Ces résultats n’entrent-ils donc pas en contradiction avec
notre argument, en justifiant la nécessité de réduire la dette ?
Non, car son coût est le résultat de décisions passées (la dette a
déjà augmenté), et est maintenant inévitable, à moins de faire
défaut. Il ne justifie pas d’augmenter les impôts maintenant
(et donc de faire encore plus de mal à l’économie) pour les
réduire à nouveau, une fois la dette remboursée. Le remède
serait pire que le mal qu’il souhaite traiter.
Conclusion
Les pays riches gèrent encore les conséquences
budgétaires de la crise de 2008-2009. Toutes les économies
ne sont évidemment pas dans la même situation.
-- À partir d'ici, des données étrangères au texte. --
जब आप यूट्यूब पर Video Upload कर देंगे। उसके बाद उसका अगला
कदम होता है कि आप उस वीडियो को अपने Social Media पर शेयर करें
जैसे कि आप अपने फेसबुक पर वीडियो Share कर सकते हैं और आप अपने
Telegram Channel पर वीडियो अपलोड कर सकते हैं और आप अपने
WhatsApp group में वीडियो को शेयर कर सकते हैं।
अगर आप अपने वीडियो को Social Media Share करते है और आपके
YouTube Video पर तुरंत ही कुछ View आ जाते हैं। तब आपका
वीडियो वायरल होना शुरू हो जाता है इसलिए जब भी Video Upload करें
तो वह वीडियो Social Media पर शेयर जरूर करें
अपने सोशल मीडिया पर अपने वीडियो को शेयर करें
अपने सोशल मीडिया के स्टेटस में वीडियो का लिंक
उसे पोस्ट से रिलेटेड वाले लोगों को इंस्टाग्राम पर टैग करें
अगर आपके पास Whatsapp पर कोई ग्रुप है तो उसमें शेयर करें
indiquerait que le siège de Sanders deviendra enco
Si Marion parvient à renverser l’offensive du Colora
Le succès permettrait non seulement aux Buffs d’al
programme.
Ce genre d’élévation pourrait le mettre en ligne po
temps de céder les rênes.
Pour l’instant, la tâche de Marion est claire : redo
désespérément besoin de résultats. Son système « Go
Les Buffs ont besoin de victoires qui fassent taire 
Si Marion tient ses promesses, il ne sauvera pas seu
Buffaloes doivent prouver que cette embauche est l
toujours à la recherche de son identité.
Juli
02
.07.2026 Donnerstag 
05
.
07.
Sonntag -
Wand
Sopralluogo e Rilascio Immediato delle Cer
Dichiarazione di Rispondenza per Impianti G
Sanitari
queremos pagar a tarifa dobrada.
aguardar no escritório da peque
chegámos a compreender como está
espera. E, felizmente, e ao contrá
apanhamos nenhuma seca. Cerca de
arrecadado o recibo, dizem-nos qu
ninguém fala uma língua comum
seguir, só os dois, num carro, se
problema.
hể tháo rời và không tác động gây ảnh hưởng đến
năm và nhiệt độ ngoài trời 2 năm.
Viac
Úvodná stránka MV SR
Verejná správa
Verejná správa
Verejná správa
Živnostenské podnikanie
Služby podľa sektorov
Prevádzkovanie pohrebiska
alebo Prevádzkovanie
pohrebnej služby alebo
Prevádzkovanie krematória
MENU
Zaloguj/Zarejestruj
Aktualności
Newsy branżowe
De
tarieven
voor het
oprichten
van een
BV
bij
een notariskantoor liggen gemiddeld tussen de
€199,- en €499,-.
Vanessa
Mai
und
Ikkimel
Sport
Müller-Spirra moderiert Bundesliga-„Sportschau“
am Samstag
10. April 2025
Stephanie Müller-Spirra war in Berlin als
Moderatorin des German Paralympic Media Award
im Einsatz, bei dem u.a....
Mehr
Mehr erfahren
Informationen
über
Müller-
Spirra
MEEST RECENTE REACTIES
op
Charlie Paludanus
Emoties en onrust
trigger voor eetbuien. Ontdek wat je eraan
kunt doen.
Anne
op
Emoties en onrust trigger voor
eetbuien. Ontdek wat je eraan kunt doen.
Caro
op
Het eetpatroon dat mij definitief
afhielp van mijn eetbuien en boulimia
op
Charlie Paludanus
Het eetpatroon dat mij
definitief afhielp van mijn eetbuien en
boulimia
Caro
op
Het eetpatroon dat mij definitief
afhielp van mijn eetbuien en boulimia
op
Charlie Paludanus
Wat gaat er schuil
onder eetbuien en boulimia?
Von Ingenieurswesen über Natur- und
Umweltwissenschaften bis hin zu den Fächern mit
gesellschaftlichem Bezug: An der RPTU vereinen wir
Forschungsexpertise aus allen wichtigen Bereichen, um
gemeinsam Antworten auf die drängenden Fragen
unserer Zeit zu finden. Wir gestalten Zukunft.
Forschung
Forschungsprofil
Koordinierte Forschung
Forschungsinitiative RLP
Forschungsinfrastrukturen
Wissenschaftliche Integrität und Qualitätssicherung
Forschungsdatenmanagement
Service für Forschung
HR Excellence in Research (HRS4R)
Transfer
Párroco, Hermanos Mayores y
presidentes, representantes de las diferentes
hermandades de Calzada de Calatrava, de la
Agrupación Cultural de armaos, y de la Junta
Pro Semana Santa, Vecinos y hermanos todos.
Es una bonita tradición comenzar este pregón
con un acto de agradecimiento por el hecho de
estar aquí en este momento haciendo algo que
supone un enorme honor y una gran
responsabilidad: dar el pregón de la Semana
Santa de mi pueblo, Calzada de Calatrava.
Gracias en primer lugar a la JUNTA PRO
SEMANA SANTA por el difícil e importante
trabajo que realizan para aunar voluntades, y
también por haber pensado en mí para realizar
Quelques
gouvernements sont au pied du mur et doivent réduire leur
dette impérativement. La situation de plusieurs autres pays
est plus ambiguë car, bien qu’ils ne soient pas sous la pression immédiate des marchés, ces gouvernements ont peu de
marge. Mais pour certains pays dans la zone verte, qui ont
suffisamment de marge de manœuvre, la politique budgétaire ne doit pas se réduire à un objectif de réduction de
la dette à tout prix. L’idée qu’il est toujours préférable de
réduire la dette publique doit être questionnée, en particulier à l’aide d’une analyse coût-bénéfice. Pour plusieurs de
ces pays, vivre avec la dette héritée est probablement la meilleure politique.